JAKARTA, KOMPAS.com - Ketua Bidang Pemenuhan Hak Anak Komnas Anak, Reza Indragiri Amriel, menilai pemasangan cip (alat bantu monitor) pada tubuh predator seksual dinilai tidak efektif dan perlu dikaji ulang.
Dia mengatakan, ada beberapa permasalahan yang tak terjawab oleh pemasangan cip tersebut pada tubuh pelaku kekerasan seksual.
"Bagaimana jika korban tidak melapor, walau kejahatan seksual bukan delik aduan, tapi tidak mungkin cip mengirim sinyal bahaya secara otomatis," tulis Reza dalam keterangan tertulis, Selasa (31/5/2016).
Dia pun mempertanyakan sejauh mana radar bisa menangkap sinyal cip sehingga memastikan pelaku tidak keluar dari radius yang ditentukan.
Lebih lanjut, Reza menyatakan bahwa cip dipasang selama dua tahun pasca-selesainya hukuman pokok.
Berdasarkan penelitian, tingkat residivisime predator seksual justru meninggi seiring pertambahan usianya.

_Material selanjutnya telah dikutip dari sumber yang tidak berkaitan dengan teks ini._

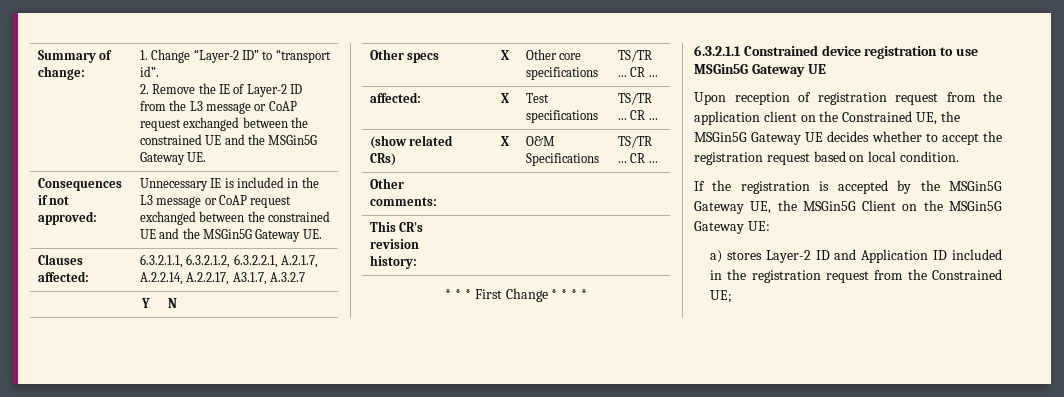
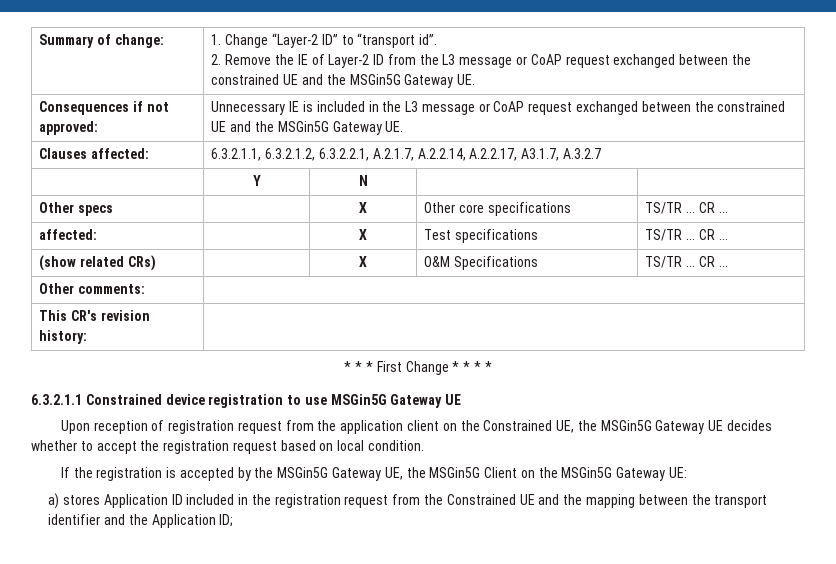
[765,249,857,263] Layer-2 ID and -> (101, 500) none
[709,290,732,303] UE; -> [519,494,768,508] [48,514,234,528] UE and the mapping between the transport identifier and the Application ID;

"Itu tidak akan terpantau dalam dua tahun masa pemantauan. Selama dua tahun, predator terpantau baik. Tapi setelah dua tahun, dia menjadi buas namun tak lagi terpantau," lanjut Reza.

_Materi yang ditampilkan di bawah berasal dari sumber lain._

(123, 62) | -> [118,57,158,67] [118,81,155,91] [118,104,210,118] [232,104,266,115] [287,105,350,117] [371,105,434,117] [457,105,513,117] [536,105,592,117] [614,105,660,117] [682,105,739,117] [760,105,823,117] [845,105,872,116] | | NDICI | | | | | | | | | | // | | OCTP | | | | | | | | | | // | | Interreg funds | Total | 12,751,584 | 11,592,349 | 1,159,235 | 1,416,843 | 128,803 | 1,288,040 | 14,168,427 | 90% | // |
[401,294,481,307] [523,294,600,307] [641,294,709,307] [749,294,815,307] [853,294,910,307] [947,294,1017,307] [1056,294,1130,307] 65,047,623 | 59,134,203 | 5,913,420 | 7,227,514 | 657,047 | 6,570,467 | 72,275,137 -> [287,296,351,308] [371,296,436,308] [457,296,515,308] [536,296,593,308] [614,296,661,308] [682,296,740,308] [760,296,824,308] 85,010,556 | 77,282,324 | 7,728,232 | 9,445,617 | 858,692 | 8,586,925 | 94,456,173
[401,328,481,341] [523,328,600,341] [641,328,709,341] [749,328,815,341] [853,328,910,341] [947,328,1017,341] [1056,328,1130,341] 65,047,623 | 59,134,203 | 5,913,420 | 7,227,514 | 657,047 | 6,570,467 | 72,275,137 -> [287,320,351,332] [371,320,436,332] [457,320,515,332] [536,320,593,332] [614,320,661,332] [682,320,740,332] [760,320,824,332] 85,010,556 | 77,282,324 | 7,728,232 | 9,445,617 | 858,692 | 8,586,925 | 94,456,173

Karena itu Reza menambahkan, yang terpenting dalam penanganan kasus kekerasan seksual adalah mengubah pola pikir sang pelaku.
"Seringkali kekerasan seksual tidak diawali motif seksual semata, tetapi juga dendam karena dulunya pelaku pernah menjadi korban, aspek psikologis itu lebih penting untuk diselesaikan sebenarnya," lanjut Reza.
Sebelumnya, Presiden Joko Widodo telah menandatangani Perppu Nomor 1 Tahun 2016 tentang perubahan kedua Undang-Undang Nomor 23 Tahun 2002 tentang Perlindungan Anak.
Perppu ini memperberat sanksi bagi pelaku kejahatan seksual, yakni hukuman mati, penjara seumur hidup, maksimal 20 tahun penjara dan minimal 10 tahun penjara.
Perppu juga mengatur tiga sanksi tambahan, yakni kebiri kimiawi, pengumuman identitas ke publik, serta pemasangan alat deteksi elektronik.